In a way, while Dupin does need to get out of the house to solve the crimes in his three stories, this trilogy emphasizes the basic science of detection, while the stories of Holmes focus more on applied science, and so they are complementary.

Finally, a remark of what Dr. Bell says in a foreword for A Study in Scarlet, informing before it that this doctor was one of Conan Doyle’s medicine professors and it could be said that he was the real Sherlock Holmes, as he impressed Doyle profoundly (Ver en Wikisource) (as well as he could be a real version of dr House, the twenty first century Sherlock Holmes of medicine fiction):


https://en.wikipedia.org/wiki/Joseph_Bell

Says dr Bell:

He [Doyle] makes him [Holmes] explain to the good Watson the trivial, or apparently trivial, links in his chain of evidence. These are at once so obvious when explained, and so easy, once you know them, that the ingenuous reader at once feels, and says to himself, I also could do this; life is not so dull after all; I will keep my eyes open, and find out things.

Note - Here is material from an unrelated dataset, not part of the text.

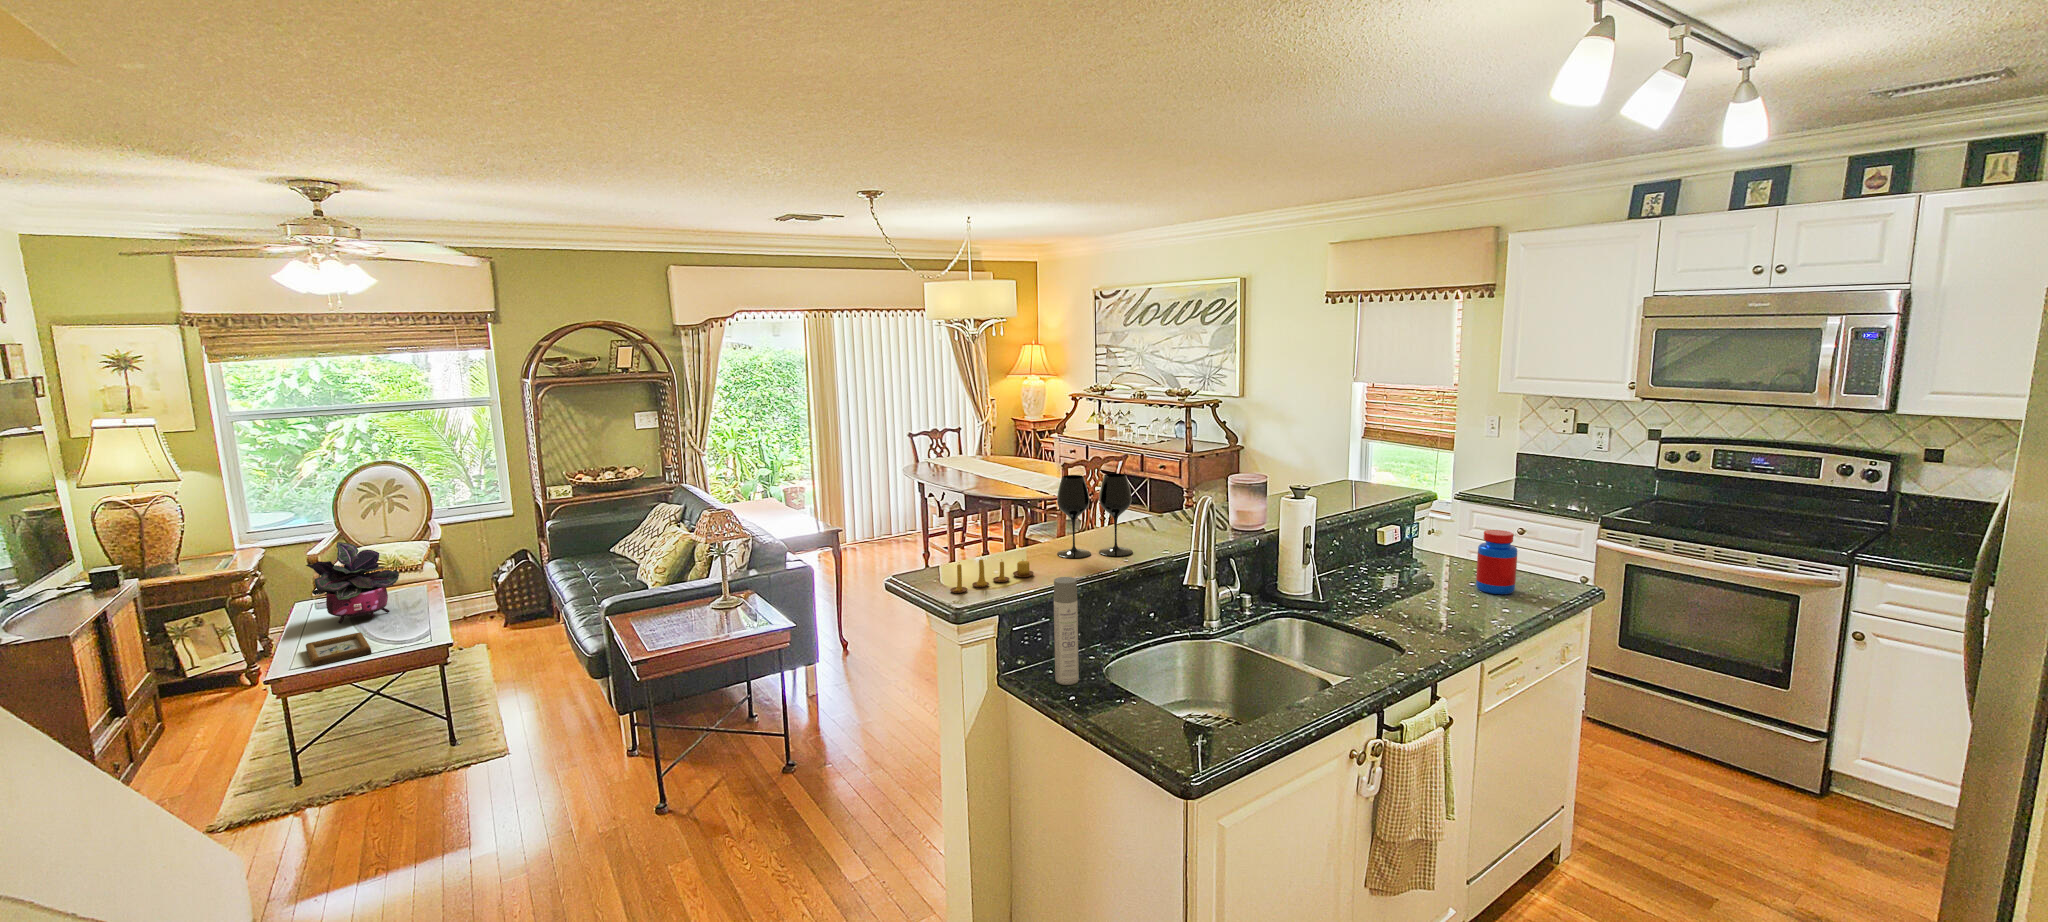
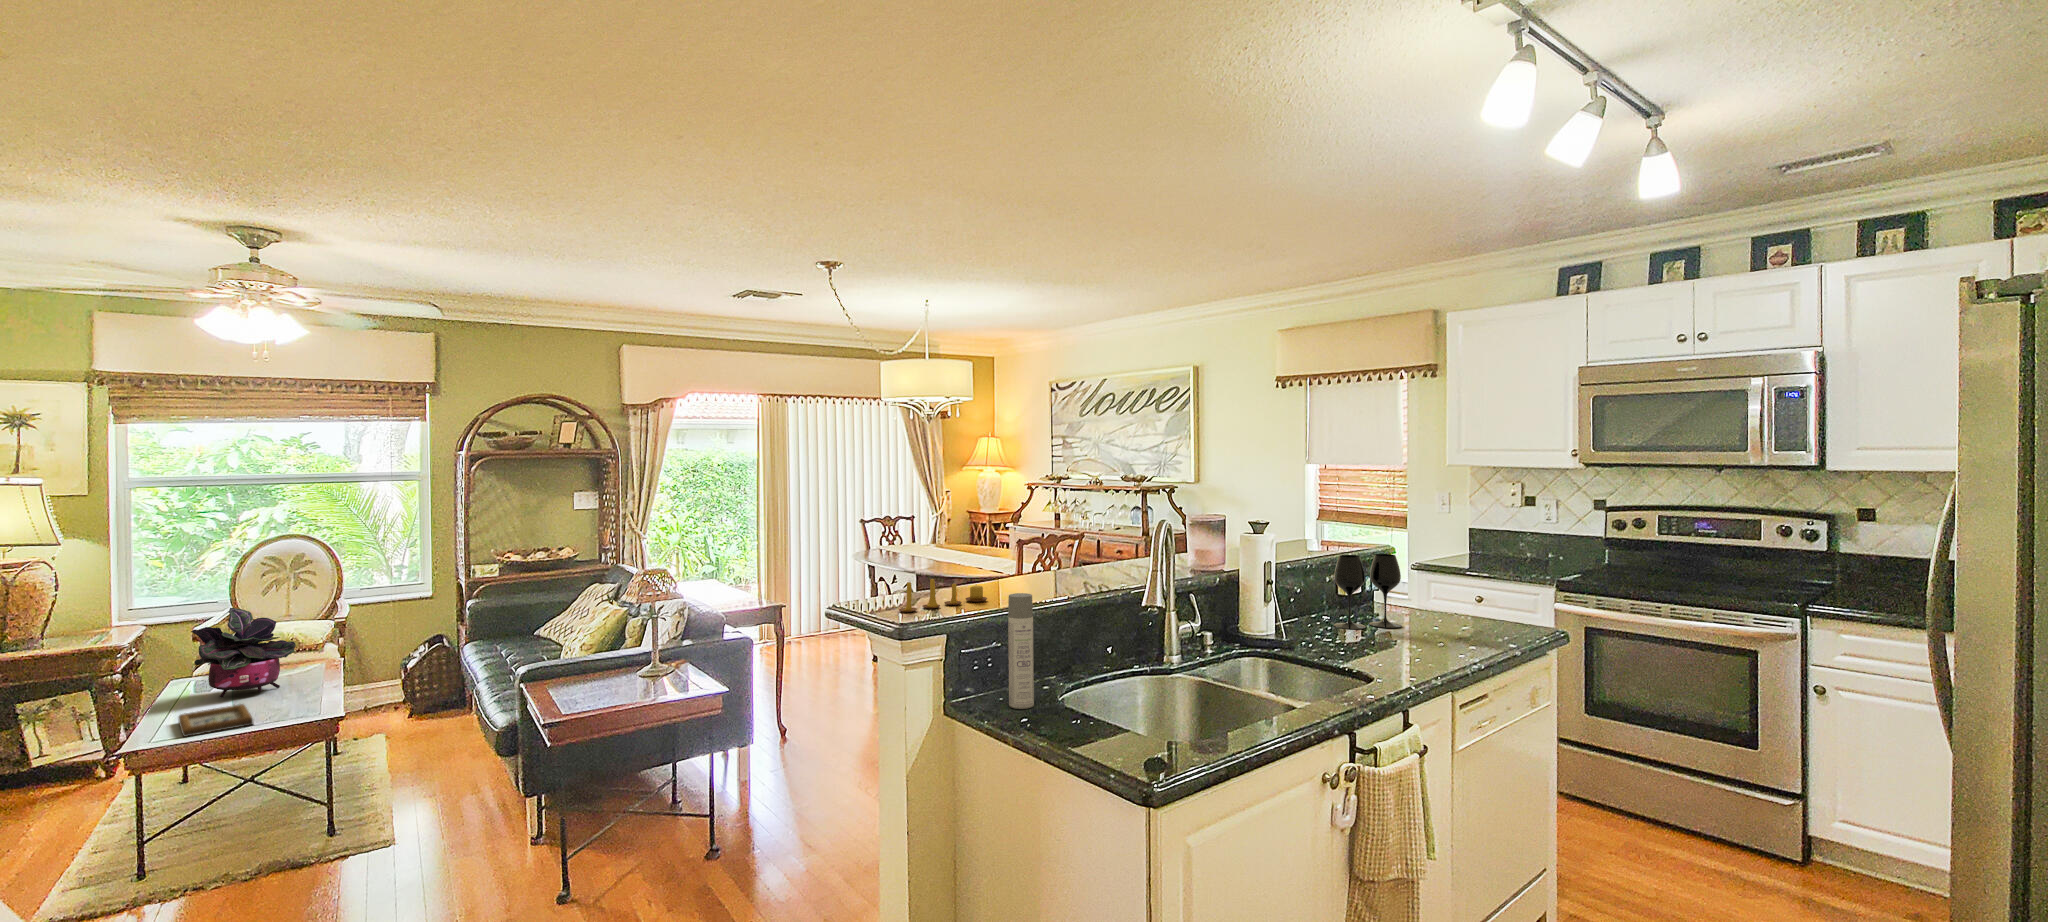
wine glass: present [1057,473,1133,558] -> present [1334,554,1402,629]
jar: present [1476,530,1517,594] -> none [1439,573,1478,638]

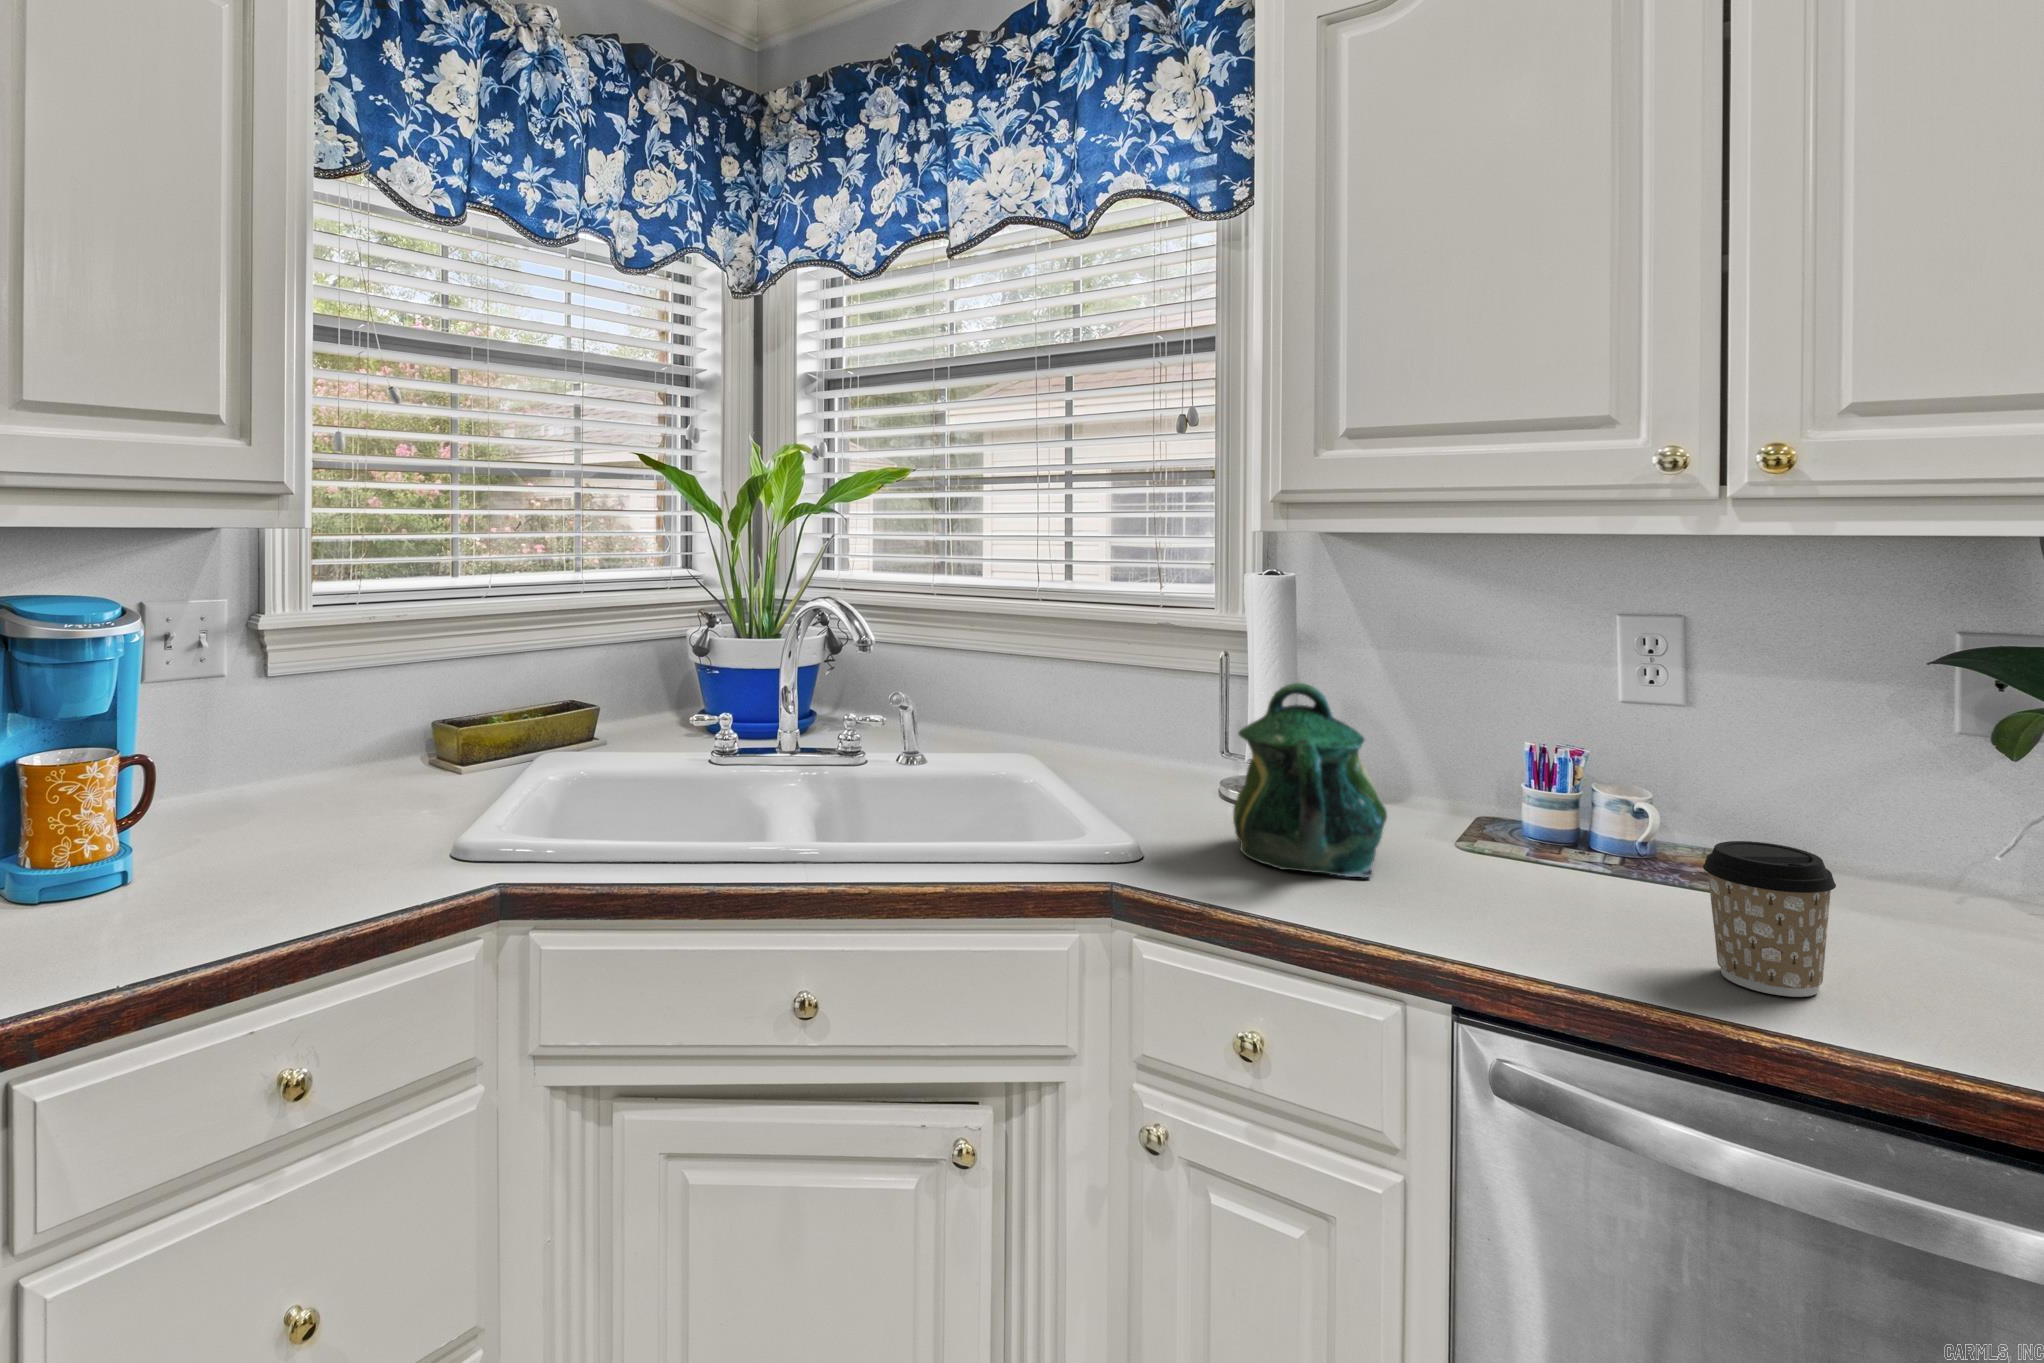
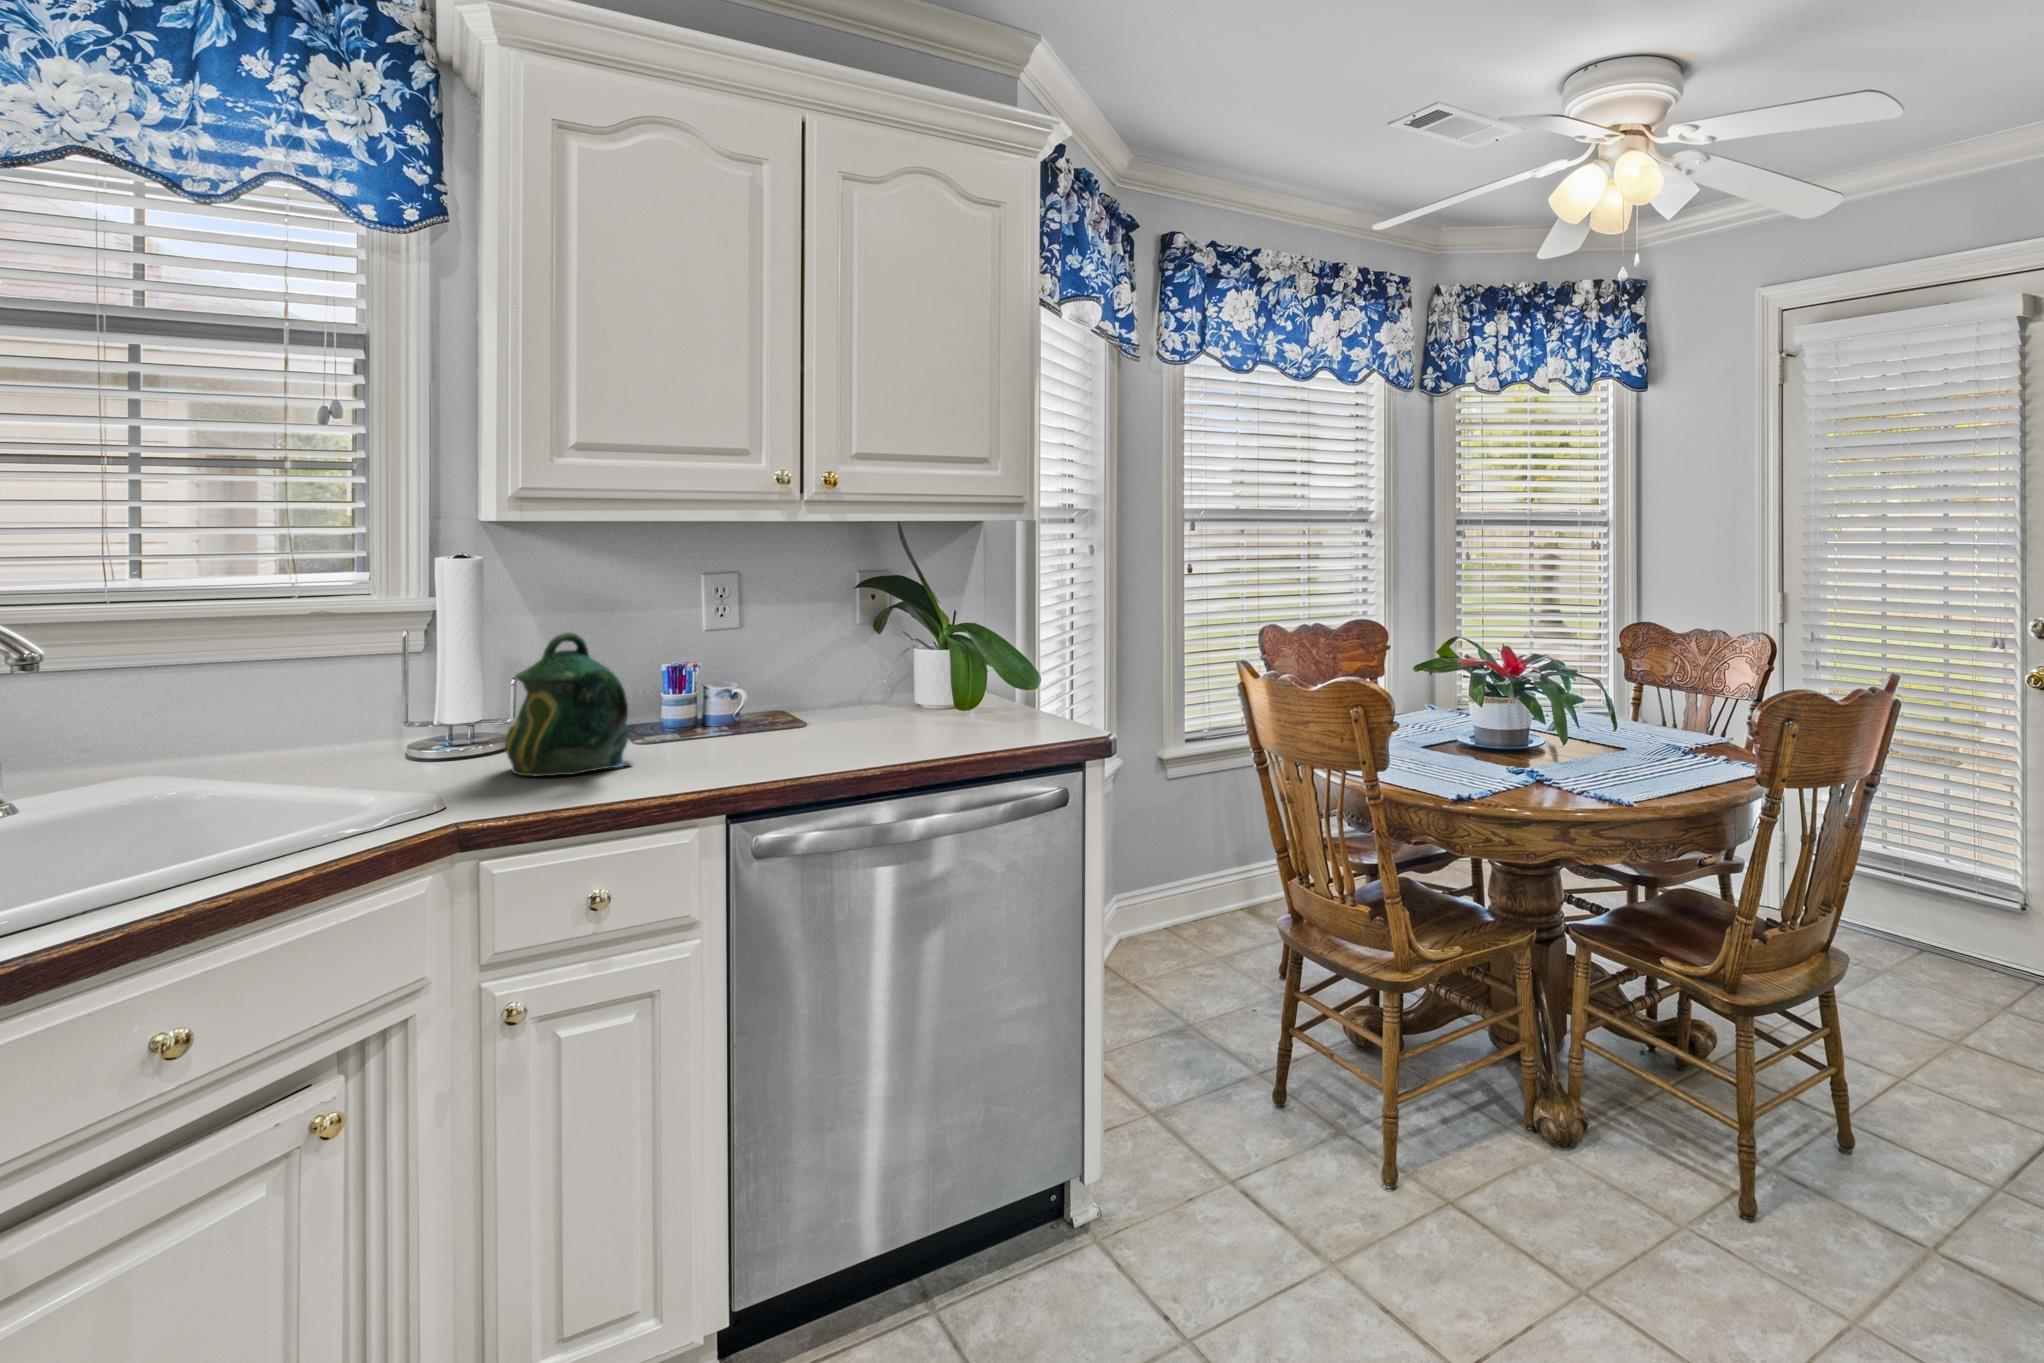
coffee cup: present [1703,841,1836,997] -> none [841,678,895,751]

And Bell also praises correctly Doyles’ writing abilities:

He has had the wit to devise excellent plots, interesting complications; he tells them in honest Saxon-English with directness and pith; and above all his other merits, his stories are absolutely free from padding. He knows how delicious brevity is, how everything tends to be too long, and he has given us stories that we can read at a sitting between dinner and coffee, and we have not a chance to forget the beginning before we reach the end.

Two more points:

One, I share with you an unprovable hypothesis: I think likely that, while Sherlock Holmes was already a big phenomenon by the time of his match against professor Moriarty, his epic death in this great short story was a tremendous push to increase his popularity even more and consolidate it because the uproar (whether or not people used black ribbons in the streets afterwords) would have call the attention of people who had not read it yet. It would have caused curiosity on why the death of a fictional detective was of such impact, as well as, years later, why there was a bunch of people waiting in line in the street to obtain a new novel of Sherlock Holmes (The Hound of the Baskervilles).

Two, in 1911 Ronald Knox gave a conference at the Trinity College of Oxford conceptualizing what he called “The game”, consisting of pretending that Sherlock Holmes was a real person and explain from there inconsistencies or hollows in the stories, and as there are several of them because Conan Doyle cared about the dramatic effect but did not dwell much on details, this game is a very amusing one to entertain the fans.

¿Have you read the Sherlock Holmes stories?